◆ **What you will do**
Output the part of the records that opens with the line containing "Strategien entwickeln." and closes with the line containing "Zeit- und Kostenersparnis", including both of those lines, and output only that part.

============

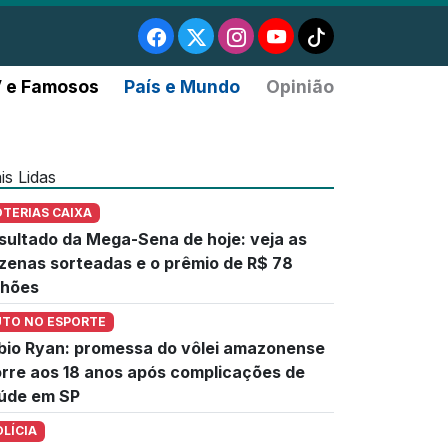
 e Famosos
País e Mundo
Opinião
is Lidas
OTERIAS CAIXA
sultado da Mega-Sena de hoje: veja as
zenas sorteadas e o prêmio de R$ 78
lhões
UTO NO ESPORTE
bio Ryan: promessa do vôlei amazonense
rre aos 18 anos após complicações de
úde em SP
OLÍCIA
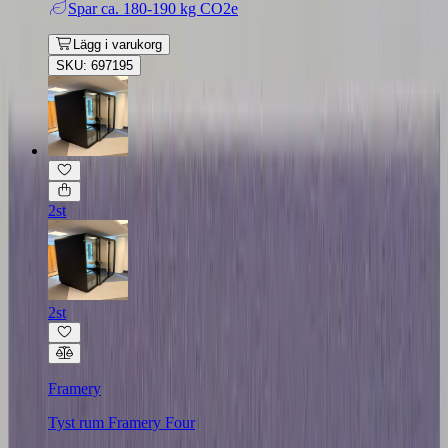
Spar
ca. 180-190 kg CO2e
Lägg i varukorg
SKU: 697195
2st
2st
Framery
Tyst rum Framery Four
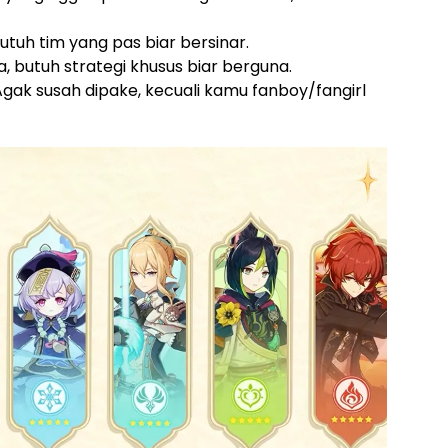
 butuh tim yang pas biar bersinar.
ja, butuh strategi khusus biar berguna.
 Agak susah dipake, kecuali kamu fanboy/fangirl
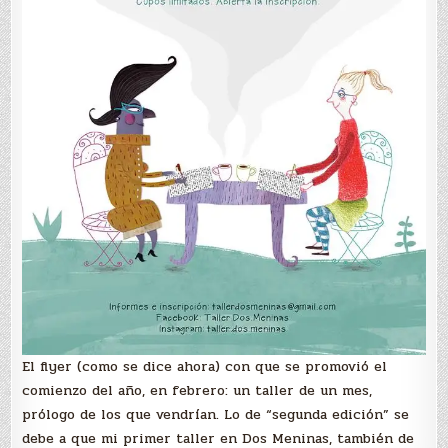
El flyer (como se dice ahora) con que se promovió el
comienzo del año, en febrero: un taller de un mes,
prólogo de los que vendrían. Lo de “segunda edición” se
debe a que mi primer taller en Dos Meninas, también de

============

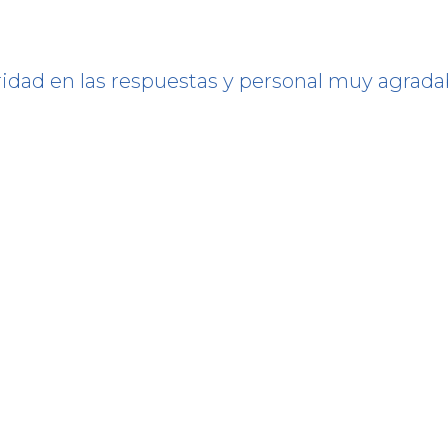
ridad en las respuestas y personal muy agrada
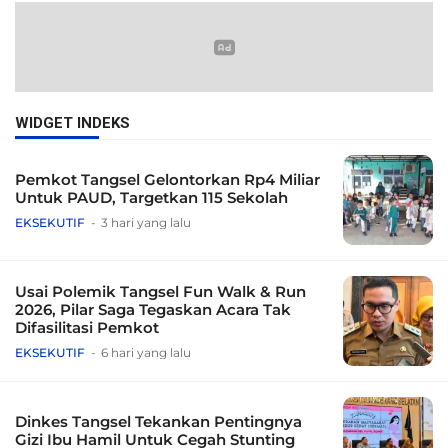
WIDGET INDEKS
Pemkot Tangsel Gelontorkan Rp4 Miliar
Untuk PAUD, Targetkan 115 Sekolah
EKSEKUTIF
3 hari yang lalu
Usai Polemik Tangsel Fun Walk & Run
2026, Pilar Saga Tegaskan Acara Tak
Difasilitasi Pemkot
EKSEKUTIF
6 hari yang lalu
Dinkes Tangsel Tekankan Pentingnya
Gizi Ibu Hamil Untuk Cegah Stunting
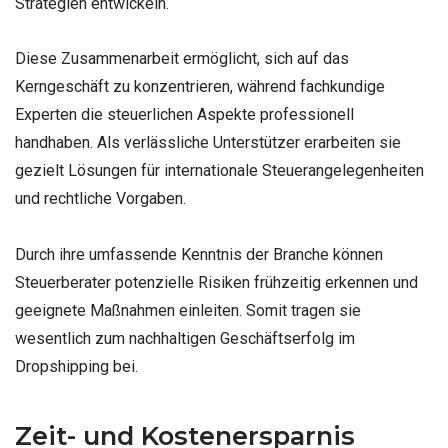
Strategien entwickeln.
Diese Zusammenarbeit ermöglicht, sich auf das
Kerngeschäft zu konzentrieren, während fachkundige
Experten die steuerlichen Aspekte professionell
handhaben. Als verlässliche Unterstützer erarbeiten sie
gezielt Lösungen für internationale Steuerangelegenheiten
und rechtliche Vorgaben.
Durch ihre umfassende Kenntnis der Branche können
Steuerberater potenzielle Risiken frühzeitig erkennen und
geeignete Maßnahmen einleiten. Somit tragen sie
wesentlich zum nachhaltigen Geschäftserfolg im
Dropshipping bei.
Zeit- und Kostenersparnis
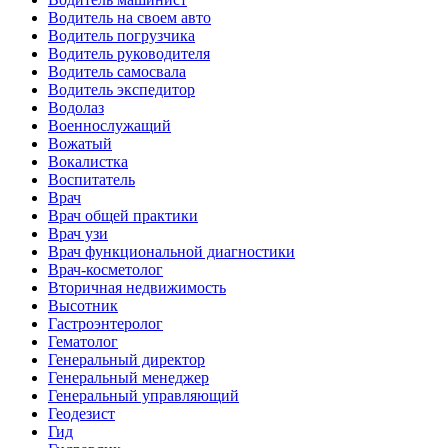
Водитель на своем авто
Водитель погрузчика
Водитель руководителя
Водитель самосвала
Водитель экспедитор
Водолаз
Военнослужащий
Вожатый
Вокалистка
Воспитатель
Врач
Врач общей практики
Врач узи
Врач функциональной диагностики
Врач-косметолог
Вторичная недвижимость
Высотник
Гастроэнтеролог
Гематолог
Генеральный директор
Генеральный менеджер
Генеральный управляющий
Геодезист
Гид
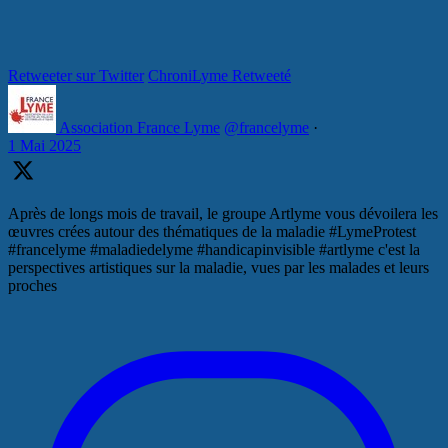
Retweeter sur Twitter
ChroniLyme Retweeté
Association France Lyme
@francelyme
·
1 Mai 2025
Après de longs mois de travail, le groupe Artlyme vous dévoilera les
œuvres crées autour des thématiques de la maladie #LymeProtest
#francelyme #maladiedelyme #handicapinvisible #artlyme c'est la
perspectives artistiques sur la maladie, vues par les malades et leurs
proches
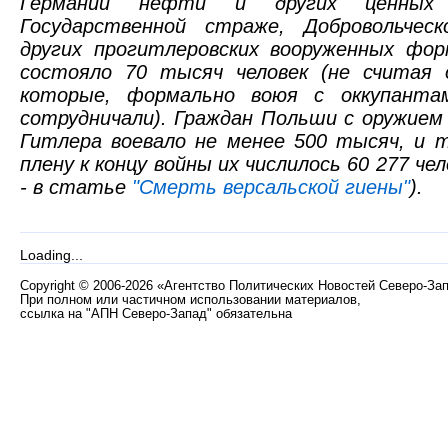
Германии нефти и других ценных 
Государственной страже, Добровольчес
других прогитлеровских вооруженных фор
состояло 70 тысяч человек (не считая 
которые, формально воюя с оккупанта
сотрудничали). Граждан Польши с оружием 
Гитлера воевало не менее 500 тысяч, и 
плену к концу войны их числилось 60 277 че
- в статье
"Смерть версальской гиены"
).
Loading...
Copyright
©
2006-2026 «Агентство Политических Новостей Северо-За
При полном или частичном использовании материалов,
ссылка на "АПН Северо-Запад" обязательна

============

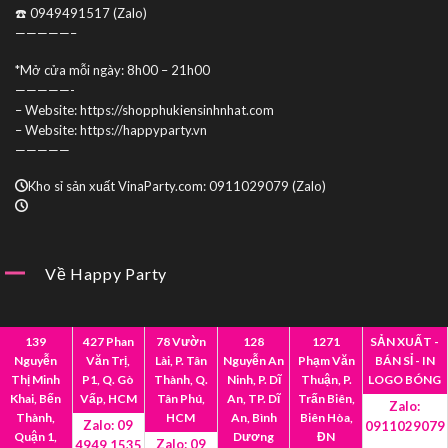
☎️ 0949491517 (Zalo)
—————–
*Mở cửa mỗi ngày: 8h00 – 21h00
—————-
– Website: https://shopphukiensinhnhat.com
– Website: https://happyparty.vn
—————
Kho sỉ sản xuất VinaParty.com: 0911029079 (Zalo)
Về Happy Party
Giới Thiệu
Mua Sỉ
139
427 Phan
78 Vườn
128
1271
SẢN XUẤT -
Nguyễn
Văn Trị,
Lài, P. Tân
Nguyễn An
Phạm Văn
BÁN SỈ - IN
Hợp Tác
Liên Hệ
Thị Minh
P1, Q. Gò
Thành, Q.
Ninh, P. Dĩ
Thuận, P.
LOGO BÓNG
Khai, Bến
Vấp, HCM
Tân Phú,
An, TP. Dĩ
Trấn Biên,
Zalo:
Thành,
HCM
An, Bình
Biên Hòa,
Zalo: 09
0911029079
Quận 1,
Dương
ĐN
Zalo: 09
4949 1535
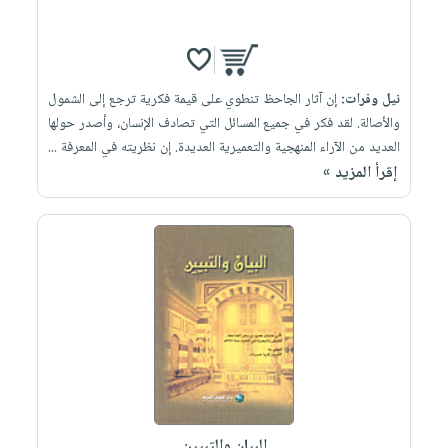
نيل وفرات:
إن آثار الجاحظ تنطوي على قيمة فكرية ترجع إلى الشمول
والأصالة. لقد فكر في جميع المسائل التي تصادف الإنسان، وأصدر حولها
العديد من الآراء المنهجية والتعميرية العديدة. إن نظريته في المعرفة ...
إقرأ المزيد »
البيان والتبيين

============

◆ **Written answer**
Strategien entwickeln.
Diese Zusammenarbeit ermöglicht, sich auf das
Kerngeschäft zu konzentrieren, während fachkundige
Experten die steuerlichen Aspekte professionell
handhaben. Als verlässliche Unterstützer erarbeiten sie
gezielt Lösungen für internationale Steuerangelegenheiten
und rechtliche Vorgaben.
Durch ihre umfassende Kenntnis der Branche können
Steuerberater potenzielle Risiken frühzeitig erkennen und
geeignete Maßnahmen einleiten. Somit tragen sie
wesentlich zum nachhaltigen Geschäftserfolg im
Dropshipping bei.
Zeit- und Kostenersparnis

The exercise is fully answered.